Financing a home is a big deal. In fact, acquiring a new home could likely be the largest investment you make in your entire life. So it’s not something to take lightly. Here are a few things you should strongly consider before financing that new house.
- Your budget— There’s a reason foreclosure statistics have been so high in the last few years. People took on much bigger loans than they could handle. That said, before you even dream of taking on a Florida mortgage, you need to take a long, hard look at your budget. And when doing so, be realistic. Take into consideration worst case scenarios. And ask yourself, can I really afford this mortgage payment each month? If things are too tight, you might reconsider taking on the new loan. You don’t want to become a statistic.

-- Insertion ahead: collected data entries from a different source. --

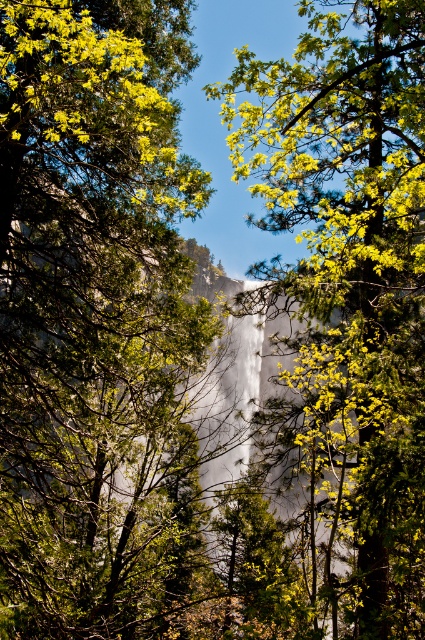
Question: Among these points, which one is nearest to the camera?

Choices:
 (A) (x=68, y=225)
 (B) (x=289, y=371)

Answer: (A)

Question: Is green matte tree at upper left above green leafy tree at center?

Choices:
 (A) no
 (B) yes

Answer: (A)

Question: Is green matte tree at upper left further to camera compared to green leafy tree at center?

Choices:
 (A) no
 (B) yes

Answer: (B)

Question: Which object is closer to the camera taking this photo?

Choices:
 (A) green matte tree at upper left
 (B) green leafy tree at center

Answer: (B)

Question: Among these points, which one is nearest to the camera?

Choices:
 (A) (42, 621)
 (B) (350, 170)

Answer: (A)

Question: Is green matte tree at upper left thinner than green leafy tree at center?

Choices:
 (A) yes
 (B) no

Answer: (B)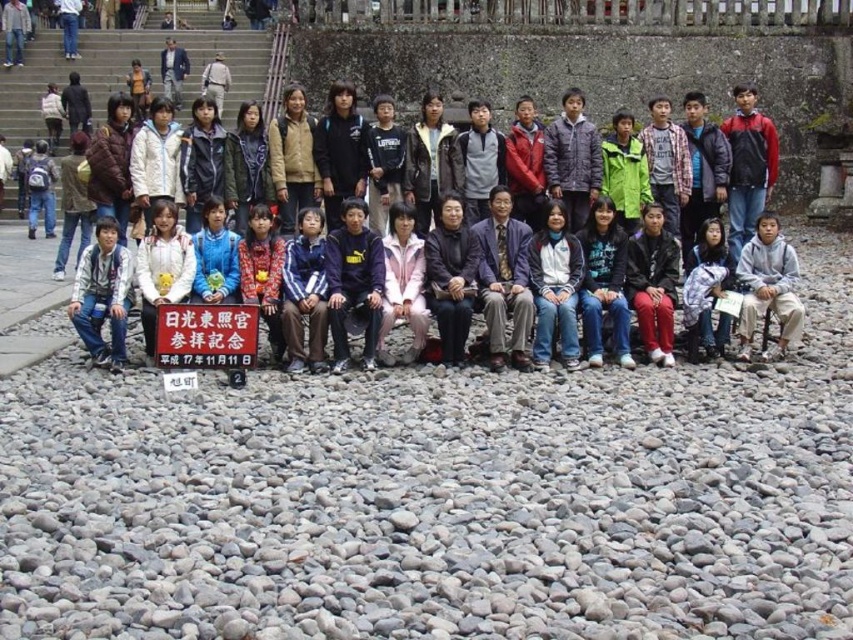
What is the color of the sign located at the coordinates point (728, 168)?

The point (728, 168) corresponds to a matte black sign at center.

You are standing at the point marked by the coordinates point (428, 504). What material are you standing on?

You are standing on gray gravel at lower center.

Where is the gray gravel at lower center located in the image?

The gray gravel at lower center is located at point (428,504).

- How long you plan on staying—Do you really want to take out a mortgage on a home you only plan on living in for a year or two? Probably not. The home buying process is a lot of work. All negotiating aside, just the finance process alone is enough to make the inexperienced buyer pull their hair out. Getting approvals, pulling all the paper work together… it’s stressful. However, keep in mind that a good mortgage company can help take some of the stress of your shoulders. But still, it’s a good idea to only finance a home if you plan on staying there for at least 5 years.
- Interest rates—If you don’t know much about loans, you may find yourself not understanding how much money you’re really paying. It’s important to pay attention to what Florida mortgage rate you’re receiving, not to mention making sure that you get the lowest one possible. Depending on the length of your mortgage, you’ll find that having a high interest rate will cause you to pay up to 3 or 4 times the actual price of your home in the long run.
- If you should really go new—How important is having a brand new home to you? Would a home that is a bit older be a better financial decision for you? It could decrease the amount of your mortgage. And depending on the area of the pre-owned home you’re looking at, taxes and homeowner’s fees may be less as well. Of course, there can be down sides to going pre-owned as well. For instance, finding the wrong home could mean lots of renovation work. Which equals more time and more money.
Remember, financing a home is no small undertaking. It takes planning, commitment, and patience. Make sure you consider all of the above before jumping in head first. Once you’re sure you are ready, you’ll enjoy your new home even more.